# Supplied text
┏━━

The drones are moving much faster and turning a lot faster. The calculations needed are of different frequency for different boats. Larger (and/or slower) boats therefore need fewer calculations to hold a course since they turn slower and dont get tossed by waves as much. The same boat in different conditions can take 50 times more energy for an autopilot to hold course.

So in other words, the drones need to recalculate at a higher frequency, and for more axes of freedom, but the calculation needed is less demanding than the one for the boat in waves (in theory anyway) to get the "best" performance.
Quote:
Speed through water is measured on big ships with doppler speed logs. These have not so far been miniaturized sufficiently to use on our boats. We have paddlewheel transducers which are not very good -- influenced very much by the boundary layer and requiring a lot of compensation to give decent data.
With enough passes in known areas without currents, it's possible to calibrate the paddle wheel.

Quote:
Originally Posted by AboutTime1 View Post
LOL.
That can be easily fixed.
Have you fixed anything in opencpn? You might remove "easily" but yes, anything can be fixed.
Quote:
A GPS based compass is just 2 GPS receivers placed some distance apart. You can get the heading of the boat by calculating the heading vector between the two receivers. They'll be operating in differential mode, so the distance error between them will be small.
You may know this, but you cannot just take 2 ordinary gps and make this. The data will be unusable. It requires a specialized receiver that can combine inputs from multiple gps antennas.
Quote:
Drones fly at 60 MPH and pull 10Gs in their 3D maneuvers. The IMU system updates at 100Hz. A boat in waves is standing still compared to this application.
A boat as small as this drone moving those speeds would have similar requirements. So on a typical cruising boat, the IMU system can update at 10hz or 20hz and still be "faster" than the system on the drone considering the dynamics.

┗━━

# Given data
┏━━

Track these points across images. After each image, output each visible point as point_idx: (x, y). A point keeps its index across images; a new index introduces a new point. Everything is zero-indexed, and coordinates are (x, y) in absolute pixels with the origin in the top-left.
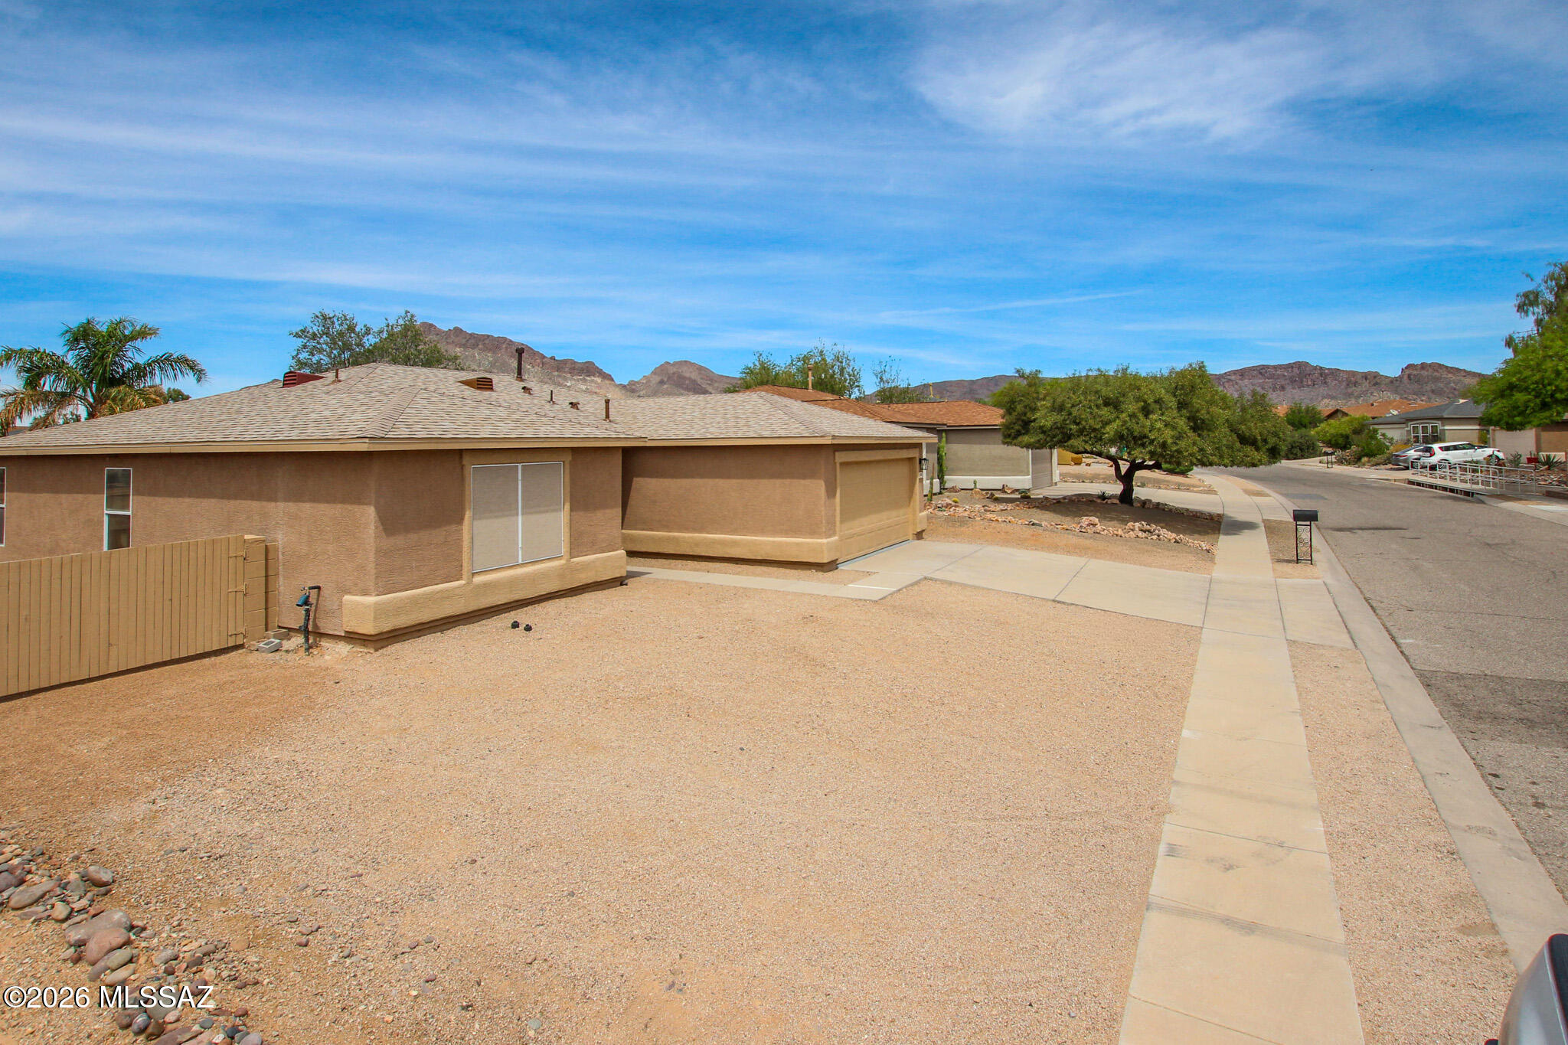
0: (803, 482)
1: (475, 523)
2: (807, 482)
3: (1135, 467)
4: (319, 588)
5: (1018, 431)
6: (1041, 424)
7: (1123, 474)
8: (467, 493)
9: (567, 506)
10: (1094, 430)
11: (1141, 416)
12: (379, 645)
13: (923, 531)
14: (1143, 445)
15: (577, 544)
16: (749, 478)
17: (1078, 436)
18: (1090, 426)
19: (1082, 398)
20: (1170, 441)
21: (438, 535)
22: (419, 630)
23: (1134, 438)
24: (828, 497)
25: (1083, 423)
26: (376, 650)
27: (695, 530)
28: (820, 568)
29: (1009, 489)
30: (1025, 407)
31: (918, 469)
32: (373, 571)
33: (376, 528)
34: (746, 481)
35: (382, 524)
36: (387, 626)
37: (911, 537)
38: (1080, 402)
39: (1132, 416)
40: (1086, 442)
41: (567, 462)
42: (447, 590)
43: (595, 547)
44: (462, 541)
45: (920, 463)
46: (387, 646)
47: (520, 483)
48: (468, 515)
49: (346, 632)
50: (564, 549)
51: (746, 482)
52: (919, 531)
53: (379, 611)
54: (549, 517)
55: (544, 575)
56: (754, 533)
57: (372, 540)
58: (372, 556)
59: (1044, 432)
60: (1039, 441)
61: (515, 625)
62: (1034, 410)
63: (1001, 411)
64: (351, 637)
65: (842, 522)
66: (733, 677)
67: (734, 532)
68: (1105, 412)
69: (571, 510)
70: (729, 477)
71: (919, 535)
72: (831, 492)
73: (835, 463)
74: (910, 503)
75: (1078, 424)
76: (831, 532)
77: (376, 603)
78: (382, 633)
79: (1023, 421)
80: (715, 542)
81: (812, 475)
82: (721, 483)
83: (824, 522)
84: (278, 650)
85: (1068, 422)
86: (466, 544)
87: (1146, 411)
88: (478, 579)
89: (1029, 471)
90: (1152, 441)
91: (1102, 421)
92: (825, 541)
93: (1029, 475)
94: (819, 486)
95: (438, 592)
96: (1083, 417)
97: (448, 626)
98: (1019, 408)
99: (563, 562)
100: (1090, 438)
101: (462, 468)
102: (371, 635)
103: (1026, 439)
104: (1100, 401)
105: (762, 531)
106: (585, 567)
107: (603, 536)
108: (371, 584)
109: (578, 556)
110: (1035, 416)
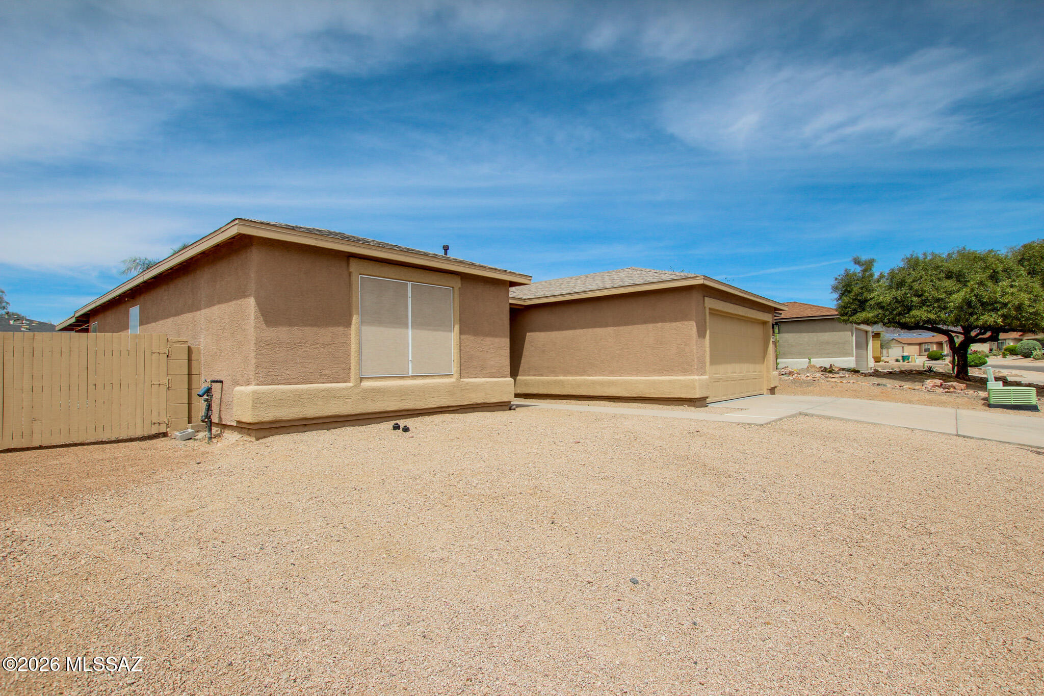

┗━━

# Questions to answer
- A) In the text on boat autopilots and drones, translate "Speed through water is measured on big ships with doppler speed logs." into Spanish.
- B) Substitute "upper-left" for "top-left" in the records, from the start of the records through the line containing "18: (1090, 426)", and give that stretch again with nothing else changed. Leave the pictures out.

# Activity answers
- A) En los buques grandes, la velocidad a través del agua se mide con correderas Doppler.

- B)
Track these points across images. After each image, output each visible point as point_idx: (x, y). A point keeps its index across images; a new index introduces a new point. Everything is zero-indexed, and coordinates are (x, y) in absolute pixels with the origin in the upper-left.
0: (803, 482)
1: (475, 523)
2: (807, 482)
3: (1135, 467)
4: (319, 588)
5: (1018, 431)
6: (1041, 424)
7: (1123, 474)
8: (467, 493)
9: (567, 506)
10: (1094, 430)
11: (1141, 416)
12: (379, 645)
13: (923, 531)
14: (1143, 445)
15: (577, 544)
16: (749, 478)
17: (1078, 436)
18: (1090, 426)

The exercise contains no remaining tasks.